* _WORK TO BE COMPLETED_: Copy the lines of the material below, from the line holding "Was this page helpful?" through the line holding "I'm Kanhaiya Kuamr👋", both included. Omit the pictures from your answer.

[Stored dataset material]
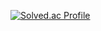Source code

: [![Solved.ac Profile](http://mazassumnida.wtf/api/v2/generate_badge?boj=hattal7)](https://solved.ac/hattal7/)

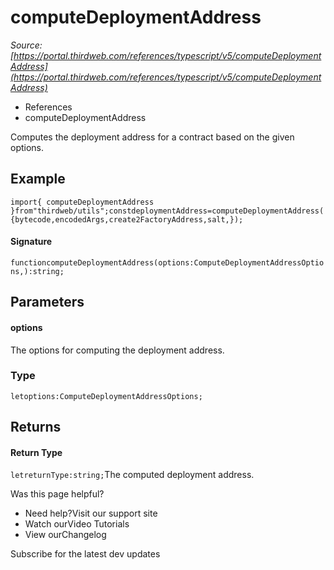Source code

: # computeDeploymentAddress

*Source: [https://portal.thirdweb.com/references/typescript/v5/computeDeploymentAddress](https://portal.thirdweb.com/references/typescript/v5/computeDeploymentAddress)*

* References
* computeDeploymentAddress

Computes the deployment address for a contract based on the given options.

## Example

`import{ computeDeploymentAddress }from"thirdweb/utils";constdeploymentAddress=computeDeploymentAddress({bytecode,encodedArgs,create2FactoryAddress,salt,});`
#### Signature

`functioncomputeDeploymentAddress(options:ComputeDeploymentAddressOptions,):string;`
## Parameters

#### options

The options for computing the deployment address.

### Type

`letoptions:ComputeDeploymentAddressOptions;`
## Returns

#### Return Type

`letreturnType:string;`The computed deployment address.

Was this page helpful?

* Need help?Visit our support site
* Watch ourVideo Tutorials
* View ourChangelog

Subscribe for the latest dev updates

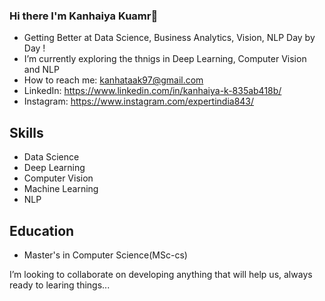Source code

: ### Hi there I'm Kanhaiya Kuamr👋

* Getting Better at Data Science, Business Analytics, Vision, NLP Day by Day !
* I’m currently exploring the thnigs in Deep Learning, Computer Vision and NLP
* How to reach me: kanhataak97@gmail.com
* LinkedIn: https://www.linkedin.com/in/kanhaiya-k-835ab418b/
* Instagram: https://www.instagram.com/expertindia843/

## Skills
* Data Science
* Deep Learning
* Computer Vision
* Machine Learning
* NLP

## Education
* Master's in Computer Science(MSc-cs)

I’m looking to collaborate on developing anything that will help us, always ready to learing things...

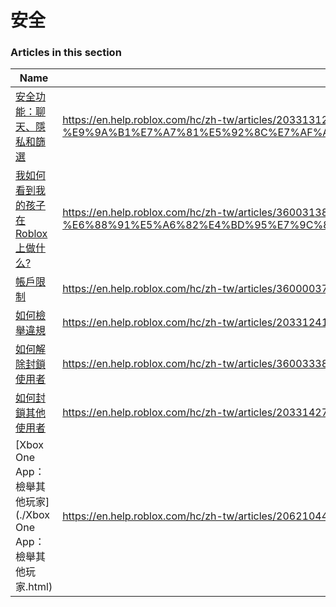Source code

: # 安全  
### Articles in this section
Name|URL
-|-
[安全功能：聊天、隱私和篩選](./安全功能：聊天、隱私和篩選.html) |https://en.help.roblox.com/hc/zh-tw/articles/203313120-%E5%AE%89%E5%85%A8%E5%8A%9F%E8%83%BD-%E8%81%8A%E5%A4%A9-%E9%9A%B1%E7%A7%81%E5%92%8C%E7%AF%A9%E9%81%B8
[我如何看到我的孩子在Roblox上做什么?](./我如何看到我的孩子在Roblox上做什么-.html) |https://en.help.roblox.com/hc/zh-tw/articles/360031384652-%E6%88%91%E5%A6%82%E4%BD%95%E7%9C%8B%E5%88%B0%E6%88%91%E7%9A%84%E5%AD%A9%E5%AD%90%E5%9C%A8Roblox%E4%B8%8A%E5%81%9A%E4%BB%80%E4%B9%88-
[帳戶限制](./帳戶限制.html) |https://en.help.roblox.com/hc/zh-tw/articles/360000375686-%E5%B8%B3%E6%88%B6%E9%99%90%E5%88%B6
[如何檢舉違規](./如何檢舉違規.html) |https://en.help.roblox.com/hc/zh-tw/articles/203312410-%E5%A6%82%E4%BD%95%E6%AA%A2%E8%88%89%E9%81%95%E8%A6%8F
[如何解除封鎖使用者](./如何解除封鎖使用者.html) |https://en.help.roblox.com/hc/zh-tw/articles/360033386312-%E5%A6%82%E4%BD%95%E8%A7%A3%E9%99%A4%E5%B0%81%E9%8E%96%E4%BD%BF%E7%94%A8%E8%80%85
[如何封鎖其他使用者](./如何封鎖其他使用者.html) |https://en.help.roblox.com/hc/zh-tw/articles/203314270-%E5%A6%82%E4%BD%95%E5%B0%81%E9%8E%96%E5%85%B6%E4%BB%96%E4%BD%BF%E7%94%A8%E8%80%85
[Xbox One App：檢舉其他玩家](./Xbox One App：檢舉其他玩家.html) |https://en.help.roblox.com/hc/zh-tw/articles/206210440-Xbox-One-App-%E6%AA%A2%E8%88%89%E5%85%B6%E4%BB%96%E7%8E%A9%E5%AE%B6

* _EXERCISE RESULT_:
Was this page helpful?

* Need help?Visit our support site
* Watch ourVideo Tutorials
* View ourChangelog

Subscribe for the latest dev updates

Source code

: ### Hi there I'm Kanhaiya Kuamr👋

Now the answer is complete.